### TEXT PASSAGE
+===+
Grandma'S Potato Salad
- 5 Pounds of Red Potatoes ( cooked until tender then chilled)
- 8 Medium boiled Eggs
- 4 stalks of celery ( thinly sliced and then chopped)
- 1/2 cup of real Bacon Bits
- 1 Meduim Onion (sliced and chopped)
- 1 16 ounce jar of real Mayo
- 1/3 cup of yellow Mustard
- 1/3 cup of low fat milk
- 1 table spoon of Splenda
- 2 table spoons of Ranch Dressing
- Sea salt and pepper to taste
- 1 pinch of Garlic Powder
- Optional: 1 Cucumber quartered and sliced.
+===+
### INFORMATION SUPPLIED
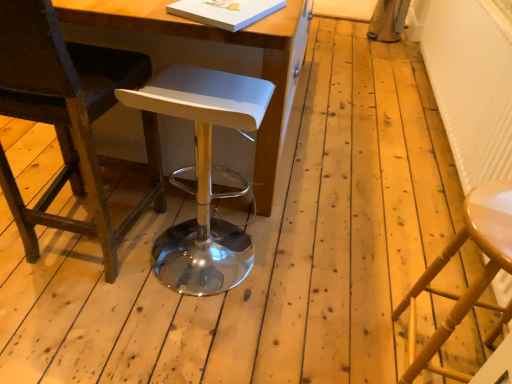
The width and height of the screenshot is (512, 384). I want to click on empty space that is in between wooden chair at right, positioned as the second stool in left-to-right order, and white textured radiator at right, so click(x=414, y=192).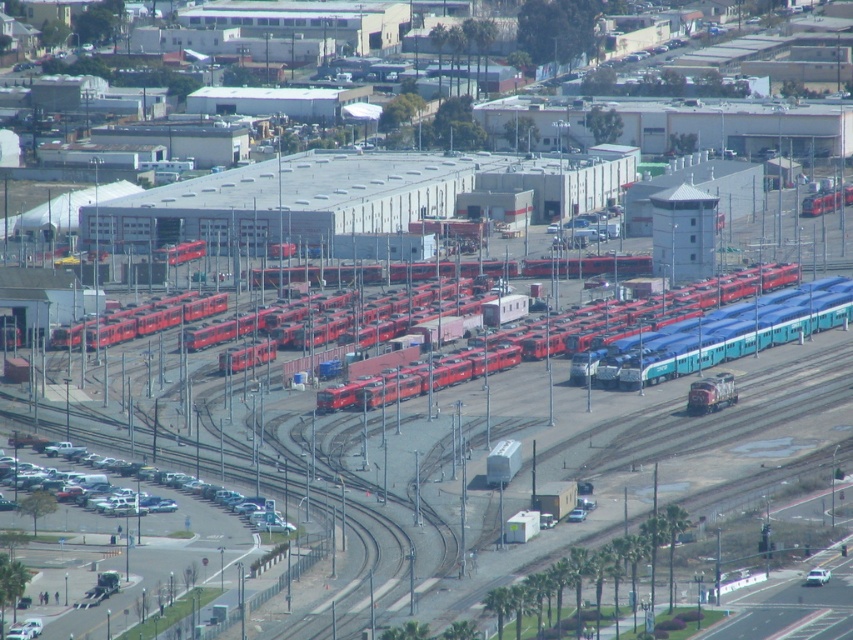
Is point (706, 397) farther from viewer compared to point (827, 211)?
+===+
### WORK REQUEST
Reproduce the stretch of the potato salad recipe from "- 8 Medium boiled" through "quartered and sliced.", keeping every character as it appears.

### OUTPUT
- 8 Medium boiled Eggs
- 4 stalks of celery ( thinly sliced and then chopped)
- 1/2 cup of real Bacon Bits
- 1 Meduim Onion (sliced and chopped)
- 1 16 ounce jar of real Mayo
- 1/3 cup of yellow Mustard
- 1/3 cup of low fat milk
- 1 table spoon of Splenda
- 2 table spoons of Ranch Dressing
- Sea salt and pepper to taste
- 1 pinch of Garlic Powder
- Optional: 1 Cucumber quartered and sliced.